[QUÉ HACER]
1. Resume el texto proporcionado en tres oraciones.
2. Transcribe del texto proporcionado el fragmento que empieza en "A veces, sigo" y acaba en "C’est la vie.".
── TEXTO PROPORCIONADO
La discusión continuó horas pero mi padre jamás pareció entender que ser mujer no es una condición médica que me predisponga a la debilidad o a la fragilidad y que por tanto, merece un tipo de respeto digamos que “especial”. Una idea que sin duda, es el origen de una serie de planteamientos sobre la debilidad de la mujer, el rol secundario del género femenino y otras tantas ideas que dan origen al machismo como comportamiento social. De manera que no lo olvides: Siempre que puedas recuérdale a tu hija que merece respeto, consideración y amor no por ser mujer sino por el hecho de ser un individuo de enorme valor. Una forma de insistir en esa necesidad de asumir la identidad personal como una fuente de conocimiento y más allá de eso, una forma de entender no sólo a tu hija, sino quizás también al universo femenino que la rodea.
* Ámala. Así, sin más:
Mi padre me quiere mucho y nadie lo duda. Pero a veces me pregunto si realmente me conoce y la respuesta por supuesto, es que no. Y no lo hace porque entre ambos se interpone una profunda brecha entre la manera como intenta comprender desde sus prejuicios y la persona que soy. Una sutileza que parece poco importante en ocasiones pero que a la larga, crea una inevitable grieta en el vínculo que se supone debe unir a un padre y a su hija. De manera, ama a tu hija. Con todos sus defectos y sus virtudes. Confía en ella y enséñale que esa confianza, es una manera de demostrar cuando la admiras y la importancia le brindas no sólo como parte de tu vida, sino como una pieza fundamental en tu manera de comprender el mundo. Después de todo, la paternidad es una mirada profunda a tu humanidad. Una muy profunda y conmovedora. No la desaproveches.
A veces, sigo jugando baseball con mi pandilla de primos, a pesar que la mayoría somos adultos sedentarios que terminamos riendo sin aliento al lanzarnos la pelota de un lado a otro. Aún continúo teniendo el mejor brazo del equipo y sigo sin ser tan rápida como mi primo mayor. Y lo hago para recordarme siempre que puedo, que no hay prejuicio ni limite que pueda evitar haga lo que deseo, lo que amo, lo que me gusta. Algo que espero toda la generación de mujeres que está creciendo ahora mismo sepa muy bien y que jamás olvide al crecer, gracias a los padres que las educaran como soñar y crear.
Al menos, ese es mi sueño, me digo arrojando la pelota. Lejos, muy lejos. En perfecta línea recta al guante de mi primo.
C’est la vie.
2 comentarios:
Lo realmente paradógico es que los hombres también cargamos con estos prejuicios (más sociales que paternales) y solo, tal vez, los que le corresponden y aplican a los hombres, son más de fondo.
Lamentablemente muchas mamás también suelen hacer lo mismo. Las niñas no pueden jugar deportes y los varones no pueden tocar las muñecas o ayudar en laa casa porque es de mujeres. He visto madres solteras criar hijos machistas.
────
── DATOS REGISTRADOS
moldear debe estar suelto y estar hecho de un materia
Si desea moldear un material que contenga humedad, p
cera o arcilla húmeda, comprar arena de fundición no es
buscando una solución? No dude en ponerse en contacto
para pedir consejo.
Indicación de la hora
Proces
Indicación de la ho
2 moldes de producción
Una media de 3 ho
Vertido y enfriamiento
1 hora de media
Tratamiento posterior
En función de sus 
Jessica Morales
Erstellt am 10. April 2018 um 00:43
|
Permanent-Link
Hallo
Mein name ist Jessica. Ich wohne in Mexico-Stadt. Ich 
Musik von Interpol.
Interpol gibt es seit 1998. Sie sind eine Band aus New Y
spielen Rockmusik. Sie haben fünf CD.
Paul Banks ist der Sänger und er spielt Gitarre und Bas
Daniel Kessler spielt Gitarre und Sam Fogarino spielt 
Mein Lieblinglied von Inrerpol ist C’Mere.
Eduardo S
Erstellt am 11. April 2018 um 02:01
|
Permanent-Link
────
── DATOS REGISTRADOS
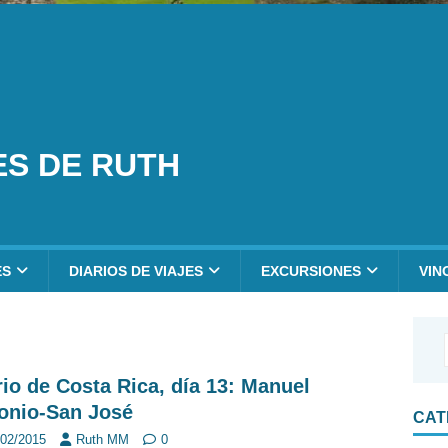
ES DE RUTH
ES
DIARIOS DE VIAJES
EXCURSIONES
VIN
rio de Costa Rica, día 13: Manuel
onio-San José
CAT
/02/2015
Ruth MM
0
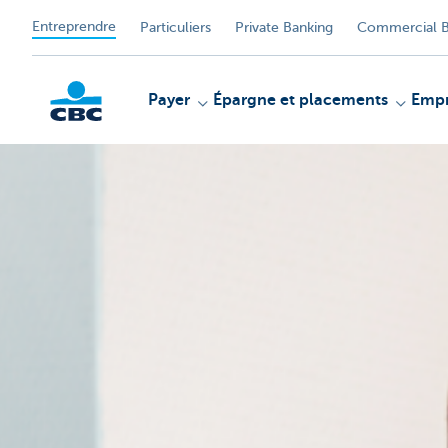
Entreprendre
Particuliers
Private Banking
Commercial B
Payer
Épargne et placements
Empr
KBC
────
── DATOS REGISTRADOS
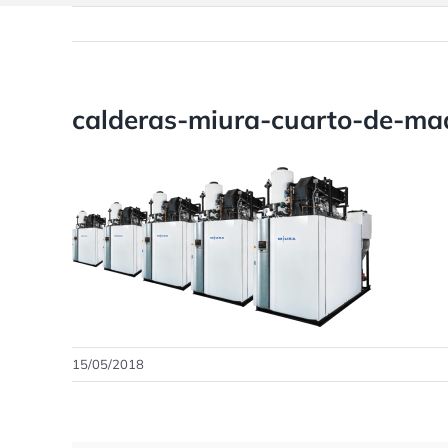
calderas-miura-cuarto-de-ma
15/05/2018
────
[RESPUESTAS NUMERADAS]
1. El texto sostiene que ser mujer no es una condición que predisponga a la debilidad. Aconseja recordar a la hija que merece respeto y amor por ser un individuo de enorme valor, y pide amarla y confiar en ella con sus defectos y virtudes. Expresa el deseo de que las mujeres que crecen ahora sepan que ningún prejuicio puede impedirles hacer lo que aman, y dos comentarios añaden que los hombres también cargan con prejuicios y que muchas madres actúan igual.

2.
A veces, sigo jugando baseball con mi pandilla de primos, a pesar que la mayoría somos adultos sedentarios que terminamos riendo sin aliento al lanzarnos la pelota de un lado a otro. Aún continúo teniendo el mejor brazo del equipo y sigo sin ser tan rápida como mi primo mayor. Y lo hago para recordarme siempre que puedo, que no hay prejuicio ni limite que pueda evitar haga lo que deseo, lo que amo, lo que me gusta. Algo que espero toda la generación de mujeres que está creciendo ahora mismo sepa muy bien y que jamás olvide al crecer, gracias a los padres que las educaran como soñar y crear.
Al menos, ese es mi sueño, me digo arrojando la pelota. Lejos, muy lejos. En perfecta línea recta al guante de mi primo.
C’est la vie.